* RECORD EXCERPTS

■ ■ ■ ■ ■

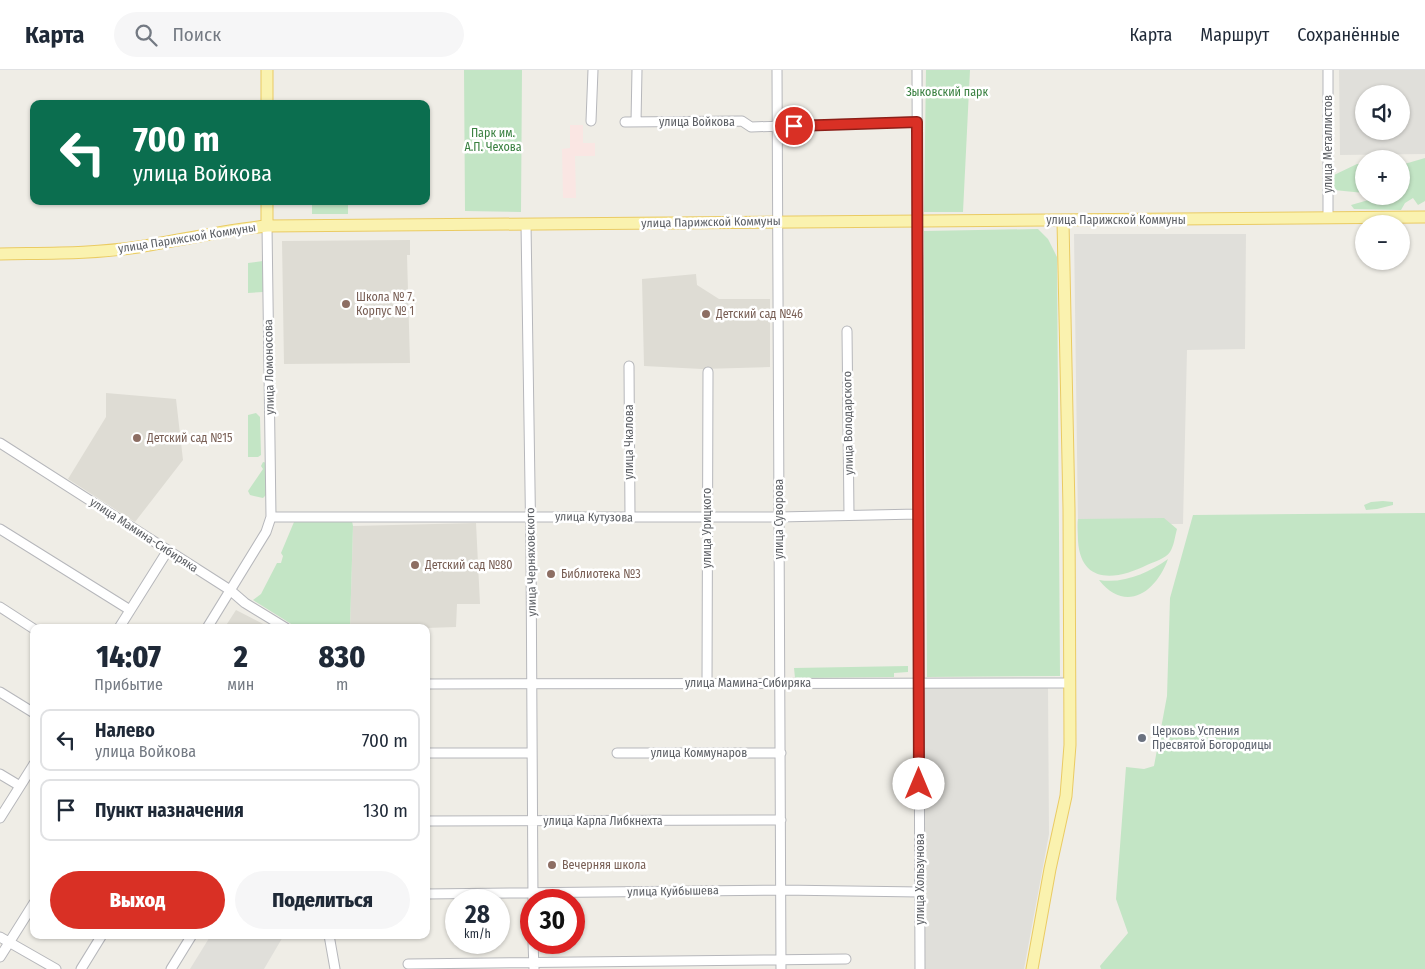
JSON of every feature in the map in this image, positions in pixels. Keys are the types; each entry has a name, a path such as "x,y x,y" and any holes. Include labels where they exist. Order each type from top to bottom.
{"main road":[{"path":"267,70 267,100"},
{"name":"улица Ломоносова","path":"267,205 267,226"},
{"name":"улица Парижской Коммуны","path":"0,254 98,252 137,247 214,232 267,226 1425,217"},
{"path":"1032,969 1050,869 1066,796 1070,745 1069,509 1063,221"}],"street":[{"path":"590,121 593,70"},
{"path":"636,122 637,70"},
{"name":"улица Суворова","path":"776,70 781,964"},
{"name":"улица Хользунова","path":"917,70 920,969"},
{"name":"улица Металлистов","path":"1328,70 1328,218"},
{"name":"улица Войкова","path":"625,122 742,122 751,127 917,122"},
{"name":"улица Черняховского","path":"526,224 531,516 533,889"},
{"name":"улица Ломоносова","path":"209,624 266,532 271,517 267,226"},
{"name":"улица Володарского","path":"847,331 849,515"},
{"name":"улица Чкалова","path":"628,366 630,517"},
{"name":"улица Урицкого","path":"707,683 708,372"},
{"name":"улица Мамина-Сибиряка","path":"0,443 230,590 245,603 279,624"},
{"name":"улица Кутузова","path":"271,517 780,517 918,514"},
{"path":"0,529 130,610"},
{"path":"121,624 168,550"},
{"path":"0,607 30,626"},
{"name":"улица Мамина-Сибиряка","path":"430,684 1070,683"},
{"path":"0,692 30,711"},
{"path":"430,753 532,753"},
{"name":"улица Коммунаров","path":"617,753 780,753"},
{"path":"0,818 30,770"},
{"path":"0,774 20,786"},
{"name":"улица Карла Либкнехта","path":"430,821 781,820"},
{"name":"улица Куйбышева","path":"585,895 781,890 920,892"},
{"name":"улица Куйбышева","path":"430,894 520,896"},
{"path":"0,957 30,909"},
{"path":"0,937 56,969"},
{"path":"81,969 100,939"},
{"path":"171,969 190,939"},
{"path":"330,939 336,969"},
{"path":"408,964 534,966 781,964 846,959"}],"shaded area":[{"path":"1339,70 1425,70 1425,154 1410,154 1410,150 1355,150 1355,155 1340,155"},
{"path":"570,125 583,125 583,143 595,143 595,156 575,156 576,198 563,198 562,149 570,148"},
{"path":"1074,234 1246,234 1245,349 1187,350 1183,524 1078,524"},
{"name":"Школа № 7. Корпус № 1","path":"410,240 410,255 407,255 410,363 284,364 282,241"},
{"name":"Детский сад №46","path":"696,274 697,285 719,299 770,299 770,367 702,369 644,366 642,279"},
{"name":"Детский сад №15","path":"106,393 176,399 183,460 135,522 68,479 106,417"},
{"name":"Детский сад №80","path":"476,523 480,604 457,604 456,627 430,628 430,624 350,624 353,526"},
{"path":"236,610 263,624 227,624"},
{"path":"925,686 1048,687 1049,834 1024,969 925,969"},
{"path":"209,939 282,939 264,969 190,969"}],"green space":[{"name":"Парк им. А.П. Чехова","path":"464,70 522,70 521,212 465,211"},
{"name":"Зыковский парк","path":"926,70 970,70 963,212 924,212"},
{"path":"1425,158 1425,201 1418,205 1413,198 1410,200 1410,162"},
{"path":"1355,165 1355,192 1334,190 1334,175"},
{"path":"312,205 348,205 348,214 312,214"},
{"path":"1351,205 1404,205 1401,210 1354,209"},
{"path":"1038,229 1048,239 1057,257 1060,676 927,677 924,231"},
{"path":"263,261 264,290 263,292 248,293 248,263"},
{"path":"256,413 260,417 261,455 258,457 248,457 248,415"},
{"path":"263,462 267,463 267,494 263,498 250,495 248,491 263,469 261,466"},
{"path":"1371,502 1393,502 1393,505 1366,510 1364,505"},
{"path":"1425,513 1425,969 1101,969 1100,966 1128,933 1116,899 1126,767 1144,769 1154,766 1167,696 1170,598 1193,515"},
{"path":"1164,518 1177,529 1171,550 1163,558 1136,570 1113,576 1093,572 1086,565 1081,555 1078,541 1078,519"},
{"path":"352,521 350,624 291,624 253,600 261,594 277,563 281,563 283,556 281,553 294,522"},
{"path":"1168,559 1156,581 1139,595 1130,597 1119,596 1109,590 1099,580 1127,579 1144,573"},
{"path":"908,666 908,672 894,673 894,677 795,678 794,668"}],"place":[{"name":"Школа № 7. Корпус № 1","path":"346,304"},
{"name":"Детский сад №46","path":"706,314"},
{"name":"Детский сад №15","path":"137,438"},
{"name":"Детский сад №80","path":"415,565"},
{"name":"Библиотека №3","path":"551,574"},
{"name":"Церковь Успения Пресвятой Богородицы","path":"1142,738"},
{"name":"Вечерняя школа","path":"552,865"}],"route":[{"path":"794,126 917,122 919,784"}]}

■ ■ ■ ■ ■

Because the pictures are not wanted, retype every record exactly without them.

* WRITTEN RESPONSE
JSON of every feature in the map in this image, positions in pixels. Keys are the types; each entry has a name, a path such as "x,y x,y" and any holes. Include labels where they exist. Order each type from top to bottom.
{"main road":[{"path":"267,70 267,100"},
{"name":"улица Ломоносова","path":"267,205 267,226"},
{"name":"улица Парижской Коммуны","path":"0,254 98,252 137,247 214,232 267,226 1425,217"},
{"path":"1032,969 1050,869 1066,796 1070,745 1069,509 1063,221"}],"street":[{"path":"590,121 593,70"},
{"path":"636,122 637,70"},
{"name":"улица Суворова","path":"776,70 781,964"},
{"name":"улица Хользунова","path":"917,70 920,969"},
{"name":"улица Металлистов","path":"1328,70 1328,218"},
{"name":"улица Войкова","path":"625,122 742,122 751,127 917,122"},
{"name":"улица Черняховского","path":"526,224 531,516 533,889"},
{"name":"улица Ломоносова","path":"209,624 266,532 271,517 267,226"},
{"name":"улица Володарского","path":"847,331 849,515"},
{"name":"улица Чкалова","path":"628,366 630,517"},
{"name":"улица Урицкого","path":"707,683 708,372"},
{"name":"улица Мамина-Сибиряка","path":"0,443 230,590 245,603 279,624"},
{"name":"улица Кутузова","path":"271,517 780,517 918,514"},
{"path":"0,529 130,610"},
{"path":"121,624 168,550"},
{"path":"0,607 30,626"},
{"name":"улица Мамина-Сибиряка","path":"430,684 1070,683"},
{"path":"0,692 30,711"},
{"path":"430,753 532,753"},
{"name":"улица Коммунаров","path":"617,753 780,753"},
{"path":"0,818 30,770"},
{"path":"0,774 20,786"},
{"name":"улица Карла Либкнехта","path":"430,821 781,820"},
{"name":"улица Куйбышева","path":"585,895 781,890 920,892"},
{"name":"улица Куйбышева","path":"430,894 520,896"},
{"path":"0,957 30,909"},
{"path":"0,937 56,969"},
{"path":"81,969 100,939"},
{"path":"171,969 190,939"},
{"path":"330,939 336,969"},
{"path":"408,964 534,966 781,964 846,959"}],"shaded area":[{"path":"1339,70 1425,70 1425,154 1410,154 1410,150 1355,150 1355,155 1340,155"},
{"path":"570,125 583,125 583,143 595,143 595,156 575,156 576,198 563,198 562,149 570,148"},
{"path":"1074,234 1246,234 1245,349 1187,350 1183,524 1078,524"},
{"name":"Школа № 7. Корпус № 1","path":"410,240 410,255 407,255 410,363 284,364 282,241"},
{"name":"Детский сад №46","path":"696,274 697,285 719,299 770,299 770,367 702,369 644,366 642,279"},
{"name":"Детский сад №15","path":"106,393 176,399 183,460 135,522 68,479 106,417"},
{"name":"Детский сад №80","path":"476,523 480,604 457,604 456,627 430,628 430,624 350,624 353,526"},
{"path":"236,610 263,624 227,624"},
{"path":"925,686 1048,687 1049,834 1024,969 925,969"},
{"path":"209,939 282,939 264,969 190,969"}],"green space":[{"name":"Парк им. А.П. Чехова","path":"464,70 522,70 521,212 465,211"},
{"name":"Зыковский парк","path":"926,70 970,70 963,212 924,212"},
{"path":"1425,158 1425,201 1418,205 1413,198 1410,200 1410,162"},
{"path":"1355,165 1355,192 1334,190 1334,175"},
{"path":"312,205 348,205 348,214 312,214"},
{"path":"1351,205 1404,205 1401,210 1354,209"},
{"path":"1038,229 1048,239 1057,257 1060,676 927,677 924,231"},
{"path":"263,261 264,290 263,292 248,293 248,263"},
{"path":"256,413 260,417 261,455 258,457 248,457 248,415"},
{"path":"263,462 267,463 267,494 263,498 250,495 248,491 263,469 261,466"},
{"path":"1371,502 1393,502 1393,505 1366,510 1364,505"},
{"path":"1425,513 1425,969 1101,969 1100,966 1128,933 1116,899 1126,767 1144,769 1154,766 1167,696 1170,598 1193,515"},
{"path":"1164,518 1177,529 1171,550 1163,558 1136,570 1113,576 1093,572 1086,565 1081,555 1078,541 1078,519"},
{"path":"352,521 350,624 291,624 253,600 261,594 277,563 281,563 283,556 281,553 294,522"},
{"path":"1168,559 1156,581 1139,595 1130,597 1119,596 1109,590 1099,580 1127,579 1144,573"},
{"path":"908,666 908,672 894,673 894,677 795,678 794,668"}],"place":[{"name":"Школа № 7. Корпус № 1","path":"346,304"},
{"name":"Детский сад №46","path":"706,314"},
{"name":"Детский сад №15","path":"137,438"},
{"name":"Детский сад №80","path":"415,565"},
{"name":"Библиотека №3","path":"551,574"},
{"name":"Церковь Успения Пресвятой Богородицы","path":"1142,738"},
{"name":"Вечерняя школа","path":"552,865"}],"route":[{"path":"794,126 917,122 919,784"}]}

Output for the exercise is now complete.